Clayton to Gallery
Micki Nuding, senior editor at Gallery Books, struck a three-book, world rights deal with bestseller Alice Clayton. The former indie author is best known for her Cocktail series; the first Cocktail book, Wallbanger, was originally self-published (and later acquired by Gallery). Through this deal, Clayton, who was represented by Christina Hogrebe at the Jane Rotrosen Agency, will launch a new series called Hudson Valley, set in the New York enclave. The first Hudson Valley book is scheduled for November 2015.
Graywolf Gets Maazel’s ‘Man’
At Graywolf Press, Fiona McCrae took world English rights to Fiona Maazel’s third novel, What Kind of a Man. Stacia Decker at Donald Maass Literary brokered the deal for Maazel, who was one of the National Book Award’s 5 Under 35 honorees, in 2008, for her debut novel, Last, Last Chance (FSG). In What Kind of Man, the protagonist, who has, as the publisher put it, "dubious superhuman abilities," is being blackmailed. As he tries to clear his name, Graywolf elaborated, his “search for the truth leads him to uncover secret research at a neurological institute his parents founded.”
Durst Delivers ‘Queens’ to Harper
In a three-book deal, Harper Voyager’s David Pomerico preempted world rights to Sarah Beth Durst’s fantasy trilogy, the Queens of Renthia. Durst, who was represented by Andrea Somberg at Harvey Klinger, said the series is set in a world “where everything in nature has a spirit—and where those spirits are bloodthirsty killers who seek the death of all humans.” Book one, The Queen of Blood, is set for a fall 2016 publication. Durst has written a number of fantasy novels for children and adults, including the YA title Chasing Power (Bloomsbury) and the adult title The Lost (Mira), both published in 2014.
Segura Goes to Polis
Alex Segura, Archie Comics’ executive director of publicity/marketing, struck a three-book, world rights deal with Polis Books. Jason Pinter, founder of Polis, brokered the sale with Dara Hyde at Hill Nadell Literary. The titles will be part of Segura’s crime series featuring private investigator Pete Fernandez, who is, according to Pinter, a “down-on-his-luck former newsman who turns to PI work after his life falls to pieces.” (Silent City, the first book in the series, was initially published by Codorus Press in 2013; Polis has since acquired print and digital rights to the title, and will reissue it in spring 2016.) In addition to his aforementioned position at Archie Comics, Segura edits the publisher’s Dark Circle imprint and has written a number of Archie issues.

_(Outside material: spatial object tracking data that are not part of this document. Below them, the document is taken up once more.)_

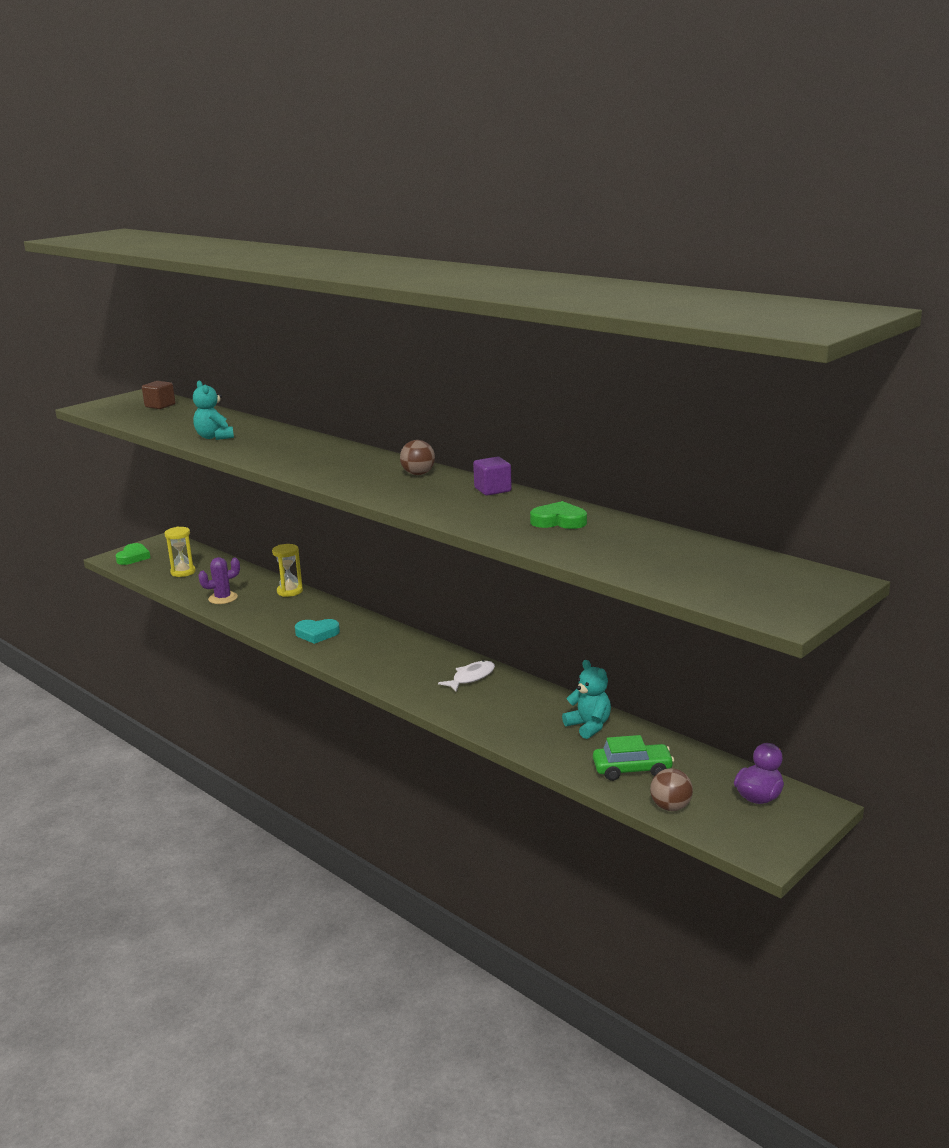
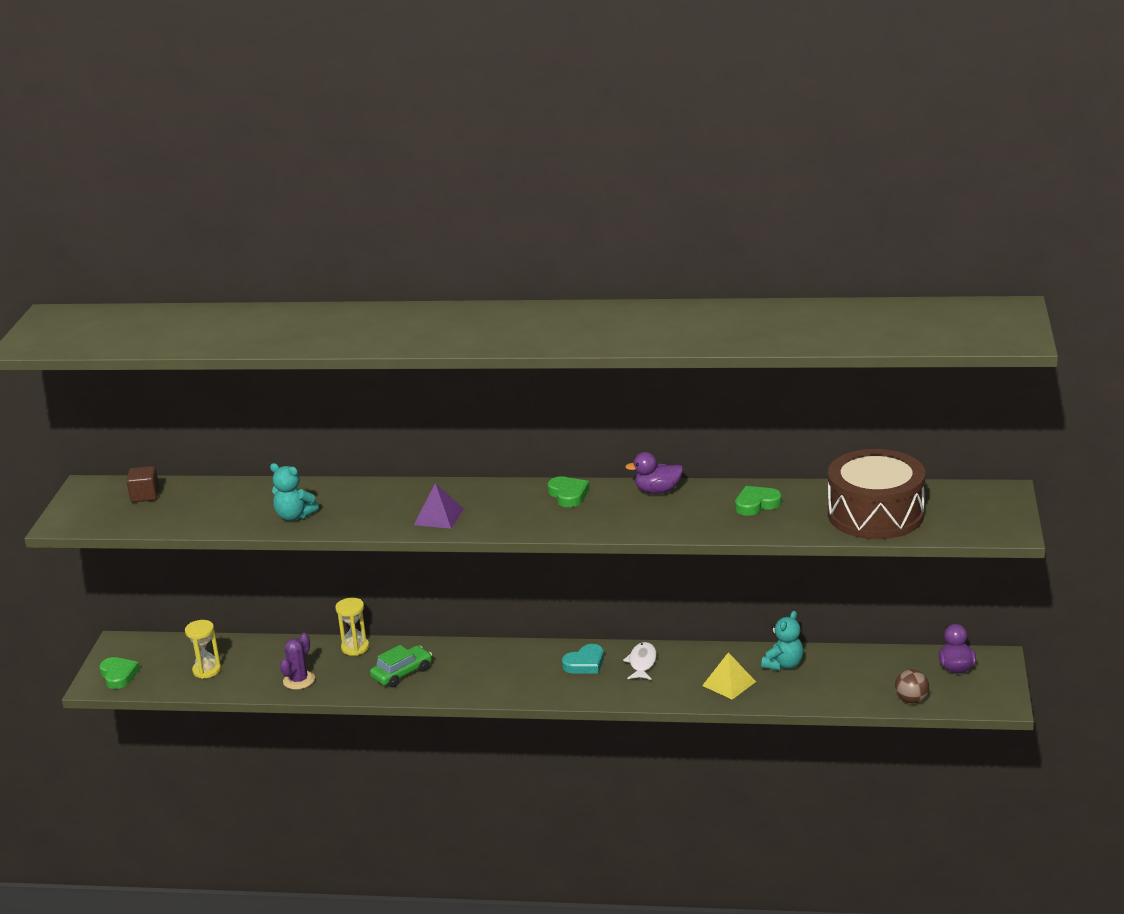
camera: 35 degrees left, 5 degrees up
turquoise heart [295,619,340,644] -> turquoise heart moved to [562,644,604,673]
brown ball [400,440,435,475] -> green heart [547,476,589,507]
purple cube [473,457,512,496] -> purple duck [625,452,683,494]
turquoise teddy bear [562,660,611,739] -> turquoise teddy bear turned 105 degrees clockwise [761,611,803,671]
green car [593,735,674,781] -> green car moved to [370,645,432,687]
none -> purple pyramid [414,483,464,529]
none -> yellow pyramid [702,652,756,700]
none -> brown drum [828,449,926,539]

Lawrence, Glusman Close Two at Norton
In the first of two deals at Norton this week, Starling Lawrence took world English rights, for six figures at auction, to Joe Beck’s memoir, Birds of a Feather. In the book, Beck, an attorney in Atlanta, examines a 1938 trial in which his father, a smalltown Alabama lawyer, represented a black man accused of raping a white woman. Agent Wendy Strothman, who has an eponymous shingle, represented Beck in the deal, and her agency said the trial at the heart of Beck’s book recalls the fictional trial in To Kill a Mockingbird. The agency added that the book reveals “both the cost of conscience for Beck’s father and the nuances and legacies that still shape our national conversation [about race].”
In the second deal, Norton’s editor-in-chief, John Glusman, took North American rights to Lisa Belkin’s There Is No Road. Belkin is a former New York Times reporter who now works for Yahoo News. In the book, she examines a tragedy that occurred in the summer of 1960 involving the author’s stepfather, who was a young doctor at the time. As Glusman elaborated, the book centers on an ex-con befriended by the stepfather and a policeman who was murdered by the ex-con. Barney Karpfinger represented Belkin in the deal, and the book is set for summer 2017.
Feiwel Spends ‘January’ with Roehrig
At Feiwel and Friends, Liz Szabla acquired North American rights to Caleb Roehrig’s debut YA mystery, January. Roehrig was represented by Rosemary Stimola at Stimola Literary Studio, and the thriller, which features LGBT themes, was, Stimola said, pitched as “13 Reasons Why meets Gone Girl.” In the novel, 15-year-old Flynn Doherty is struggling with his sexuality, and his relationship. Although Flynn loves his girlfriend, January, he also thinks that he might be gay. When January abruptly goes missing, Flynn finds out he wasn’t the only one keeping secrets; he begins to see, as Stimola explained, “a disturbing picture of a girl in danger.” January is set for a fall 2016 publication.
Correction: An earlier version of this article stated that the protagonist in Fiona Maazel’s novel What Kind of a Man has superhuman strength. The publisher clarified that the character has superhuman abilities—which may be real, or imagined—that are not strength-based.